----- Text passage -----

A research partnership between Mentis Care and Emory University is exploring whether transformer-based AI models can interpret EEG data across both hospital and wearable systems.
The Push for Neurological Monitoring Beyond Hospitals
Across the UK health and social care system, there is growing interest in technologies that allow long-term conditions to be monitored outside hospitals. Remote monitoring is already used for heart failure, diabetes and respiratory disease, but neurological conditions have proved far harder to track in everyday environments.
Epilepsy illustrates the challenge. The condition affects around 50 million people worldwide and many patients still struggle to achieve stable seizure control. Monitoring typically takes place in specialist clinical settings using electroencephalography (EEG), meaning treatment decisions are often based on limited data captured during short hospital visits.
A new research collaboration between Mentis Care and Emory University aims to address that gap by developing artificial intelligence capable of interpreting EEG signals across both clinical systems and simplified wearable devices.
The two-year programme will focus on creating a transformer-based “foundation model” designed to detect and potentially predict seizures using a wide range of EEG configurations.
Difficulty Moving EEG to Everyday Care
EEG measures the electrical activity of the brain through electrodes placed on the scalp. In clinical environments this often involves more than 20 electrodes arranged according to a standard configuration.

----- Material provided -----

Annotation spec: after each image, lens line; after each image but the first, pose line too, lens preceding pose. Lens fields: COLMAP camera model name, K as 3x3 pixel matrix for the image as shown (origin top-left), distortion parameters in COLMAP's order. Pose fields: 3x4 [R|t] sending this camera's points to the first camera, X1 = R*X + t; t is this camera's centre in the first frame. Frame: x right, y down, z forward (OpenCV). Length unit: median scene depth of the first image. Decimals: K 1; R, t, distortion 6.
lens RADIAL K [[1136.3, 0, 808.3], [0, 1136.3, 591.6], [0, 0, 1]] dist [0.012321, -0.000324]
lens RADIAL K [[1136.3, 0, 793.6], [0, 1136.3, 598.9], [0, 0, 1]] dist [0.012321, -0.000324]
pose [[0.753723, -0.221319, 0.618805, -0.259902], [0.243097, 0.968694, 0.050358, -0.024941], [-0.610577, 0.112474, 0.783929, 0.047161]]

-----

## [Activity 1]
Summarize the EEG monitoring text in two sentences.
## [Activity 2]
Answer these questions from the EEG monitoring text.
(a) Around how many people worldwide are affected by epilepsy?
(b) How long will the research programme run?
(c) How many electrodes does EEG in clinical environments often involve?
## [Activity 3]
Reproduce the section of the EEG monitoring text starting at "The Push for" and ending at "short hospital visits.".
The listing plays no part in this work.

## [Written solution 1]
Mentis Care and Emory University have formed a research partnership to explore whether transformer-based AI models can interpret EEG data from both hospital systems and wearable devices. Epilepsy monitoring typically takes place in specialist clinical settings, so treatment decisions often rest on limited data from short hospital visits, and the two-year programme aims to build a foundation model that can detect and potentially predict seizures.

## [Written solution 2]
(a) Around 50 million people.
(b) Two years.
(c) More than 20 electrodes.

## [Written solution 3]
The Push for Neurological Monitoring Beyond Hospitals
Across the UK health and social care system, there is growing interest in technologies that allow long-term conditions to be monitored outside hospitals. Remote monitoring is already used for heart failure, diabetes and respiratory disease, but neurological conditions have proved far harder to track in everyday environments.
Epilepsy illustrates the challenge. The condition affects around 50 million people worldwide and many patients still struggle to achieve stable seizure control. Monitoring typically takes place in specialist clinical settings using electroencephalography (EEG), meaning treatment decisions are often based on limited data captured during short hospital visits.